As Technocrats transform every segment and function of society, work will be transformed through 5G by tethering devices, AI, robotics and what’s left of actual human connections. If this isn’t the future you want, now is the time to decide how to survive it. — Technocracy News & Trends Editor Patrick Wood
The future of how we work will, in a few years, include smart glasses that transport workers into augmented or virtual reality environments, communicating with your co-workers via a hologram from anywhere in the world or relying on robots powered by artificial intelligence to help run manufacturing operations.
That’s the direction technology is headed, says Cristiano Amon, president and CEO of wireless chip firm Qualcomm. Amon, who started at Qualcomm 27 years ago as an engineer, rose through the ranks to take the top job at the San Diego-based company on June 30. Since becoming CEO, he has been working to diversify Qualcomm’s business from focusing primarily on chips for mobile phones to those used in self-driving cars, A.I.-enabled manufacturing machines and more powerful and battery-efficient laptops. He says Qualcomm’s biggest challenge now is the semiconductor industry not having enough supply to meet demand and hiring talented workers.
“Everything is becoming intelligent,” Amon said in a recent interview with The Washington Post. “We’ve been focused on providing all of the chips that go into all of those smart devices, whether it is a robot in manufacturing, whether it is a drone for agriculture, whether it’s a point of sale when in retail.”
The majority of Qualcomm’s growth is still being driven by chips for mobile phones. In the first quarter, the company reported net income of $3.4 billion on revenue of $10.71 billion, 56 percent of which came from the mobile chip business. But Amon highlighted the growth of other chip sets for connected devices, which increased nearly the same percentage as mobile chips.
Given that Qualcomm chips power many of the devices we use, we sat down with Amon to discuss how he sees technology transforming the way we will work in the future. The following interview has been edited for clarity.
Q: You announced last year that Qualcomm would implement a ‘flexible’ workplace. What does that look like now?
A: We are going to get everyone back to the office in about a couple of weeks, but different geographies may have already started. Employees wanted to keep the best of work from home, but also at the same time maintain the key elements of our culture like collaboration. People can work from home around three days in a week. Two days in a week, people are going to go into the office and every organization is going to pick one day of those two that everybody’s going to get back together at the same time.
Q: What does the future of work look like over time?
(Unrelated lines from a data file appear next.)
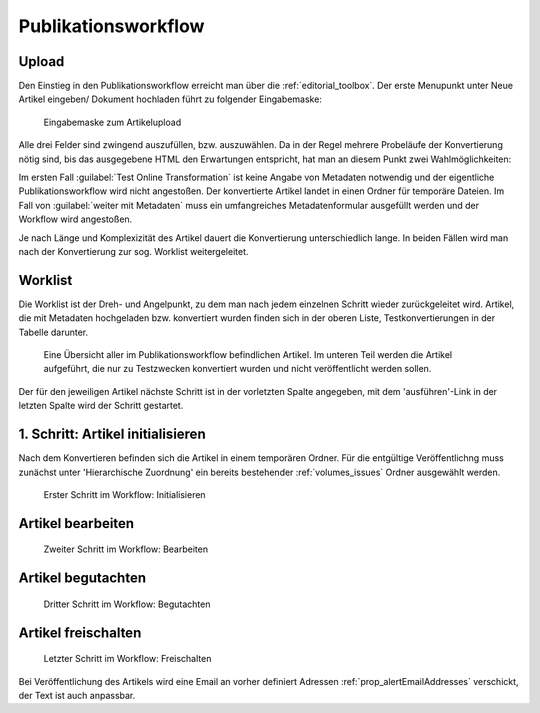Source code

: Publikationsworkflow
====================

Upload
------

Den Einstieg in den Publikationsworkflow erreicht man über die :ref:`editorial_toolbox`. Der erste Menupunkt unter
Neue Artikel eingeben/ Dokument hochladen führt zu folgender Eingabemaske:

.. figure:: images/upload_file_form.png
    :alt: Dokument - Dateiauswahl

    Eingabemaske zum Artikelupload

Alle drei Felder sind zwingend auszufüllen, bzw. auszuwählen. Da in der Regel mehrere Probeläufe der Konvertierung
nötig sind, bis das ausgegebene HTML den Erwartungen entspricht, hat man an diesem Punkt zwei Wahlmöglichkeiten:


Im ersten Fall :guilabel:`Test Online Transformation` ist keine Angabe von Metadaten notwendig und der eigentliche
Publikationsworkflow wird nicht angestoßen. Der konvertierte Artikel landet in einen Ordner für temporäre Dateien.
Im Fall von :guilabel:`weiter mit Metadaten` muss ein umfangreiches Metadatenformular ausgefüllt werden und der Workflow
wird angestoßen.

Je nach Länge und Komplexizität des Artikel dauert die Konvertierung unterschiedlich lange. In beiden Fällen wird man
nach der Konvertierung zur sog. Worklist weitergeleitet.


Worklist
--------

Die Worklist ist der Dreh- und Angelpunkt, zu dem man nach jedem einzelnen Schritt
wieder zurückgeleitet wird. Artikel, die mit Metadaten hochgeladen bzw. konvertiert wurden
finden sich in der oberen Liste, Testkonvertierungen in der Tabelle darunter.

.. figure:: images/worklist.png
    :alt: Worklist des Publikationsworkflows

    Eine Übersicht aller im Publikationsworkflow befindlichen Artikel. Im unteren
    Teil werden die Artikel aufgeführt, die nur zu Testzwecken konvertiert wurden
    und nicht veröffentlicht werden sollen.


Der für den jeweiligen Artikel nächste Schritt ist in der vorletzten Spalte angegeben,
mit dem 'ausführen'-Link in der letzten Spalte wird der Schritt gestartet.


1. Schritt: Artikel initialisieren
----------------------------------

Nach dem Konvertieren befinden sich die Artikel in einem temporären Ordner. Für die
entgültige Veröffentlichng muss zunächst unter 'Hierarchische Zuordnung' ein
bereits bestehender :ref:`volumes_issues` Ordner ausgewählt werden.

.. figure:: images/initialisieren.png
    :alt: Initialisieren

    Erster Schritt im Workflow: Initialisieren



Artikel bearbeiten
------------------

.. figure:: images/bearbeiten.png
    :alt: Bearbeiten

    Zweiter Schritt im Workflow: Bearbeiten


Artikel begutachten
-------------------

.. figure:: images/begutachten.png
    :alt: Begutachten

    Dritter Schritt im Workflow: Begutachten



Artikel freischalten
--------------------

.. figure:: images/freischalten.png
    :alt: Freischalten

    Letzter Schritt im Workflow: Freischalten


Bei Veröffentlichung des Artikels wird eine Email an vorher definiert
Adressen :ref:`prop_alertEmailAddresses` verschickt, der Text ist auch
anpassbar.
A: We think the next-generation PC for work from anywhere is going to be different and connected with 5G. We’re making improvements for augmented reality and virtual reality, as we think about a metaverse, to connect people in the office to people who are not in the office.
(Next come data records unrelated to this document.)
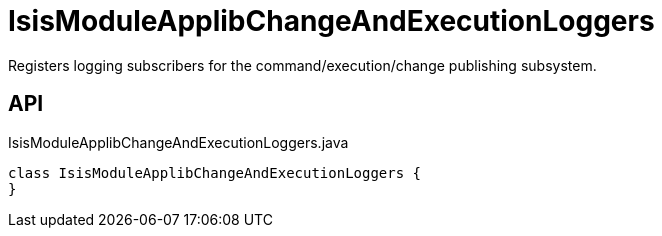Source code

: = IsisModuleApplibChangeAndExecutionLoggers
:Notice: Licensed to the Apache Software Foundation (ASF) under one or more contributor license agreements. See the NOTICE file distributed with this work for additional information regarding copyright ownership. The ASF licenses this file to you under the Apache License, Version 2.0 (the "License"); you may not use this file except in compliance with the License. You may obtain a copy of the License at. http://www.apache.org/licenses/LICENSE-2.0 . Unless required by applicable law or agreed to in writing, software distributed under the License is distributed on an "AS IS" BASIS, WITHOUT WARRANTIES OR  CONDITIONS OF ANY KIND, either express or implied. See the License for the specific language governing permissions and limitations under the License.

Registers logging subscribers for the command/execution/change publishing subsystem.

== API

[source,java]
.IsisModuleApplibChangeAndExecutionLoggers.java
----
class IsisModuleApplibChangeAndExecutionLoggers {
}
----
Q: What is the biggest technological barrier right now to making hybrid work more efficient?
A: High-performance connectivity is a very big one, especially because what we learned is work from anywhere requires high-quality video. We as a society just finally embraced video telephony as the killer application. We also need high-performance connectivity so you cannot only access information but collaborate with others. Having long battery life so you can actually do that from the cloud will also be important.
Tech at work
Q: What can tech companies like Qualcomm do to make the hybrid work transition easier for workers?
A: We have the ability to build on what we learned during the pandemic. The importance of video collaboration, for example, why not make that a hologram? More important is how can we build technology that allows people to remain productive wherever they are, not only having access to devices and in the cloud but having the ability to do that at a very high speed.
Q: How will developments in 5G change the way workers in different industries do their jobs in the future?
A: The role of 5G is very broad. 5G is the easiest way to have all your data in the cloud so everybody can access it remotely and protect all that data. 5G is changing manufacturing as you connect 5G to robots. They are now driven via the cloud, the data goes to the cloud, and you apply artificial intelligence to improve the data. 5G is changing retail, building indoor navigation systems. At many retail stores you can make an order online and somebody will handpick your product. How they navigate the store and locate everything [through in-store navigation systems requires 5G connectivity].
Q: For office workers, how will 5G change the devices needed for the future of work?
A: It’s already changing. At Mobile World Congress in Barcelona, we announced together with Lenovo the very first ThinkPad laptop for the future of work. It is 5G-connected, and it is a laptop for the enterprise [workforce] with 28 hours of battery life. So that’s how we see the industry already adapting and building devices that are going to be needed for this work-from-anywhere environment.